In the data, find each line where the word "turned" appears and list that line.
[Opening Records shown section]
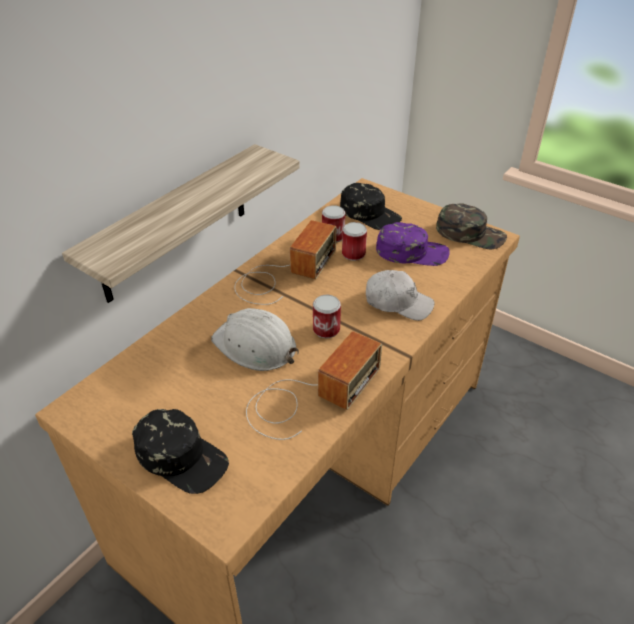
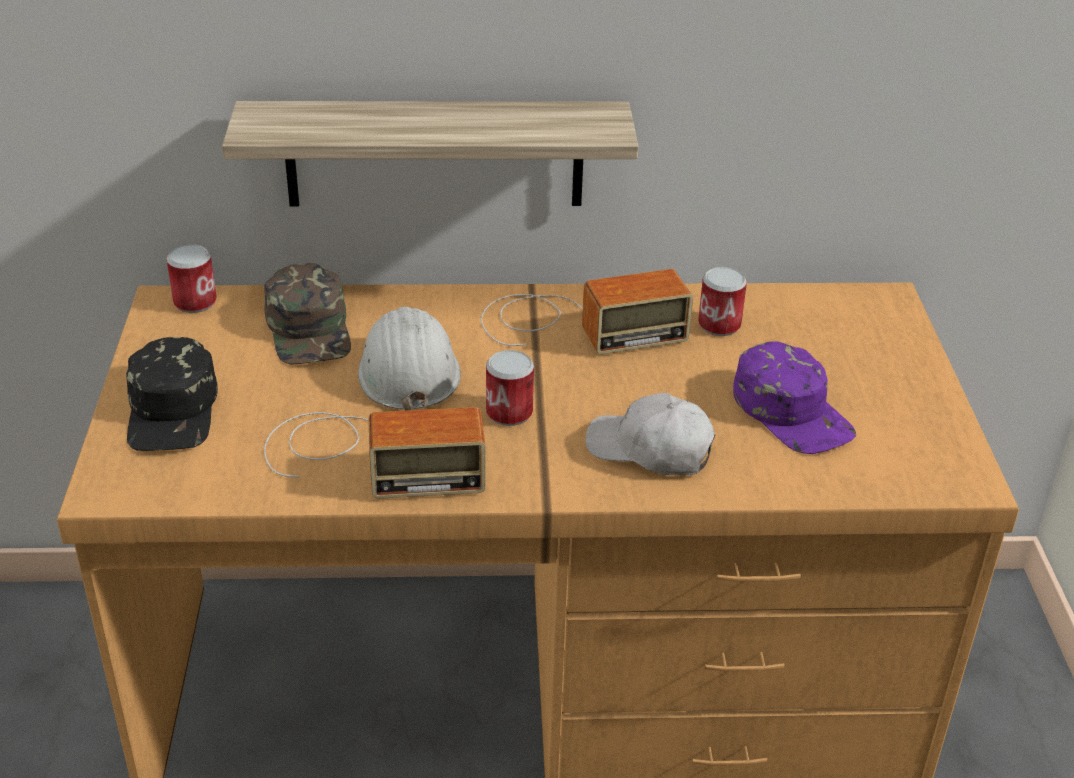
camera: 50 degrees right, 5 degrees down
black cap [340,183,402,230] -> none
can [342,222,367,261] -> can moved to [166,244,217,313]
white cap [366,270,435,321] -> white cap turned 135 degrees clockwise [586,393,715,475]
green cap [436,203,507,249] -> green cap moved to [264,263,351,365]

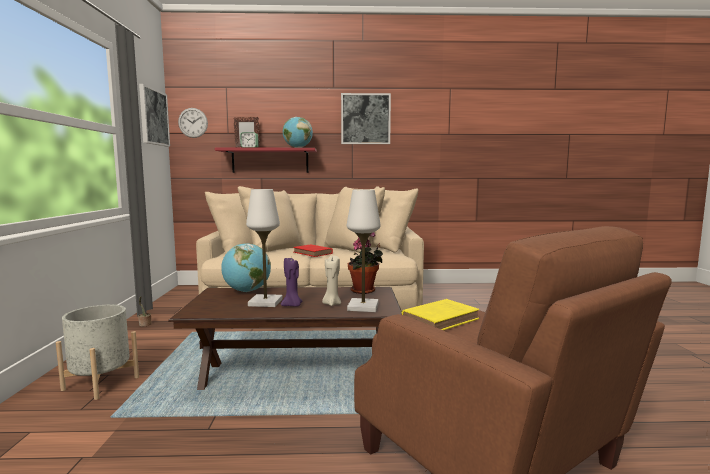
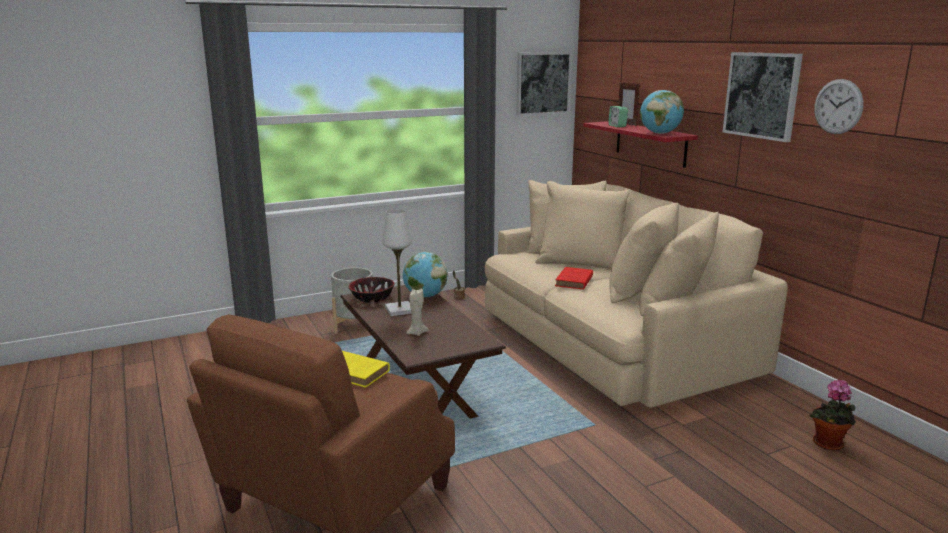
camera: 65 degrees right, 10 degrees up
wall clock [178,108,208,138] -> wall clock moved to [814,79,864,134]
purple candle [281,257,302,307] -> none
white table lamp [347,189,381,312] -> none
potted plant [348,232,383,294] -> potted plant moved to [809,379,856,451]
none -> bowl [349,277,395,303]

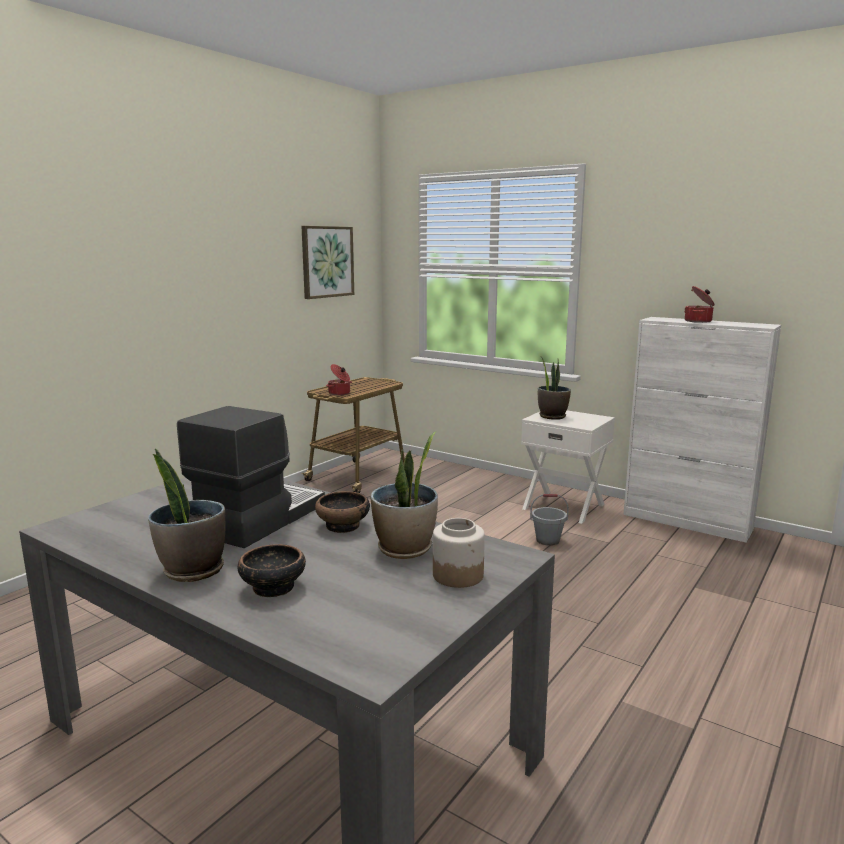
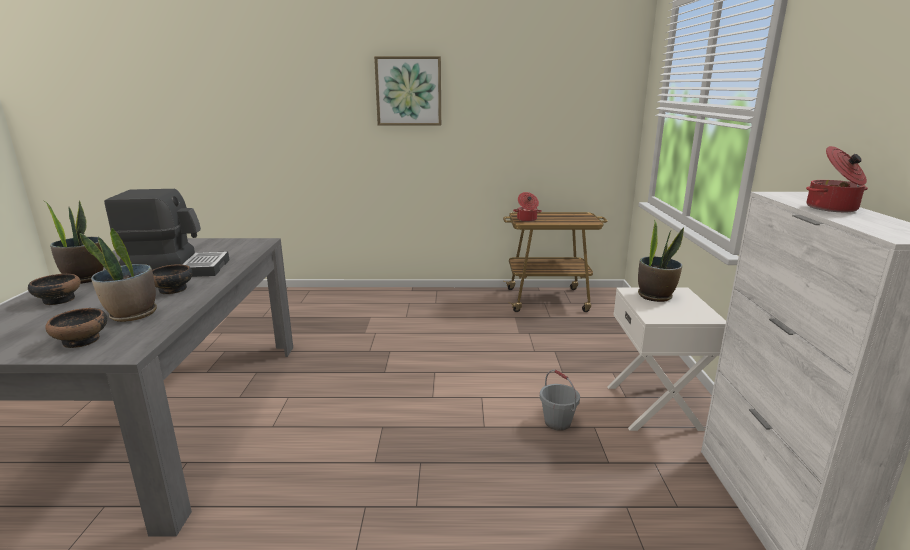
camera: 55 degrees right, 5 degrees up
picture [301,226,354,299] -> picture moved to [374,56,441,126]
jar [433,518,485,588] -> bowl [45,308,107,348]

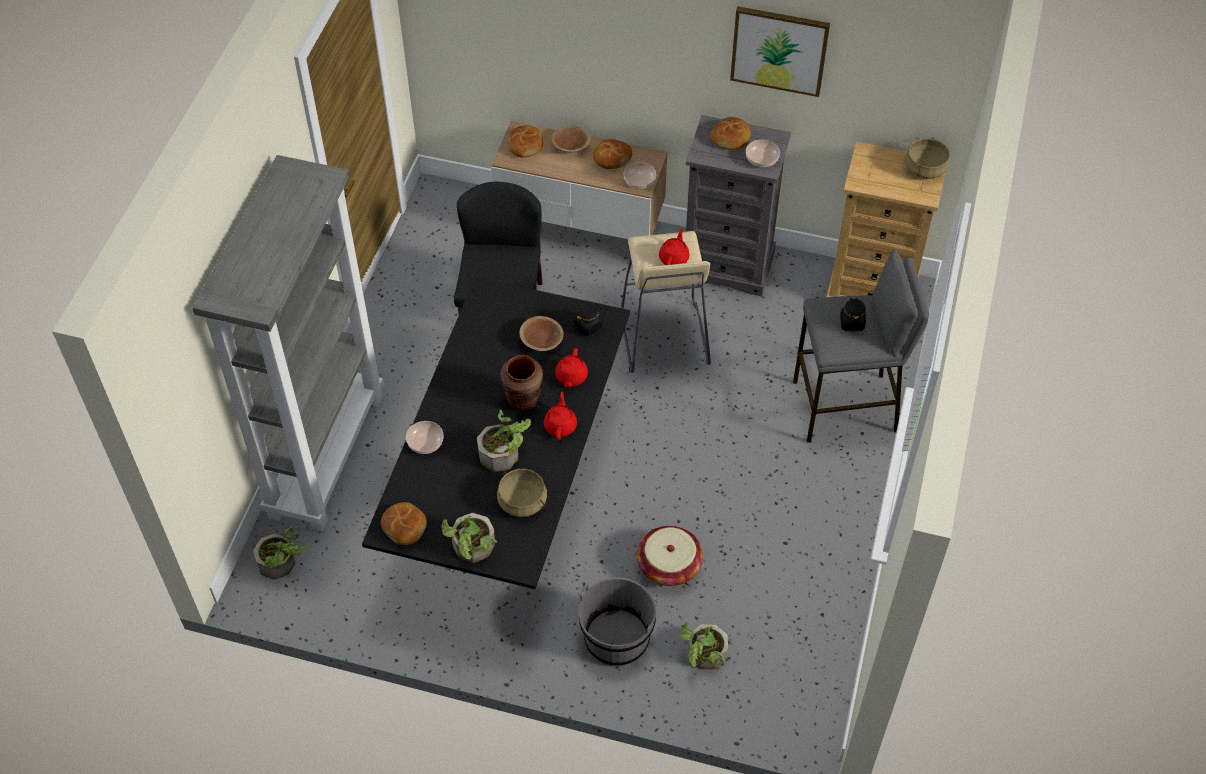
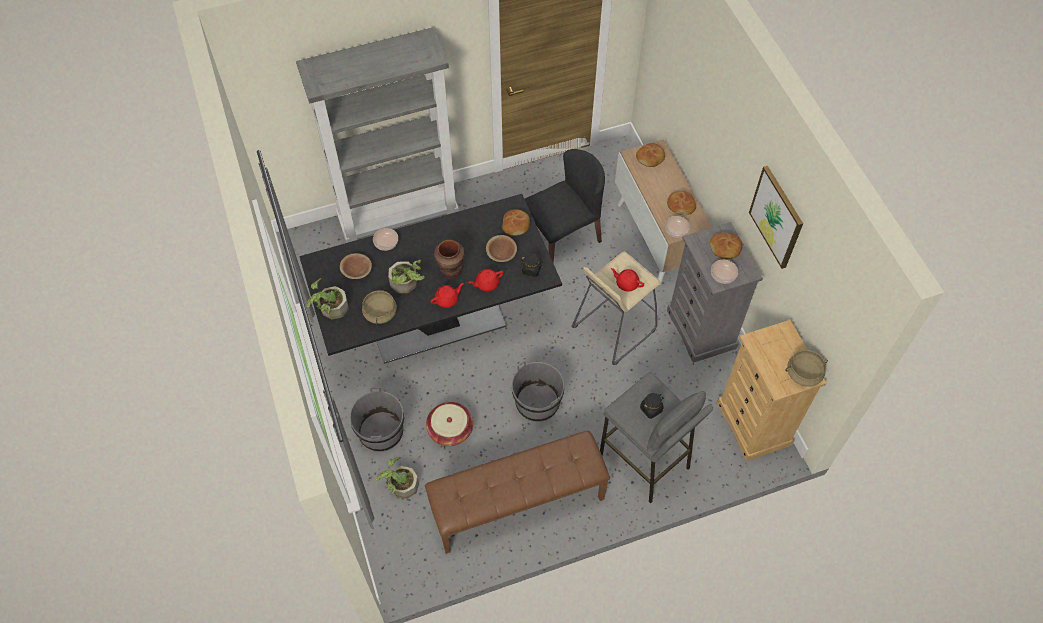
camera: 55 degrees right, 5 degrees up
potted plant [253,526,307,579] -> none
bread [381,502,427,545] -> bread moved to [502,209,530,236]
brown bowl [551,126,591,152] -> brown bowl moved to [340,253,372,279]
red teapot [659,228,689,265] -> red teapot turned 135 degrees counterclockwise [611,268,644,292]
none -> brown bench [425,431,610,554]
none -> grey bucket [511,361,564,422]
[Closing Records shown section]
-- Task response --
white cap [366,270,435,321] -> white cap turned 135 degrees clockwise [586,393,715,475]
red teapot [659,228,689,265] -> red teapot turned 135 degrees counterclockwise [611,268,644,292]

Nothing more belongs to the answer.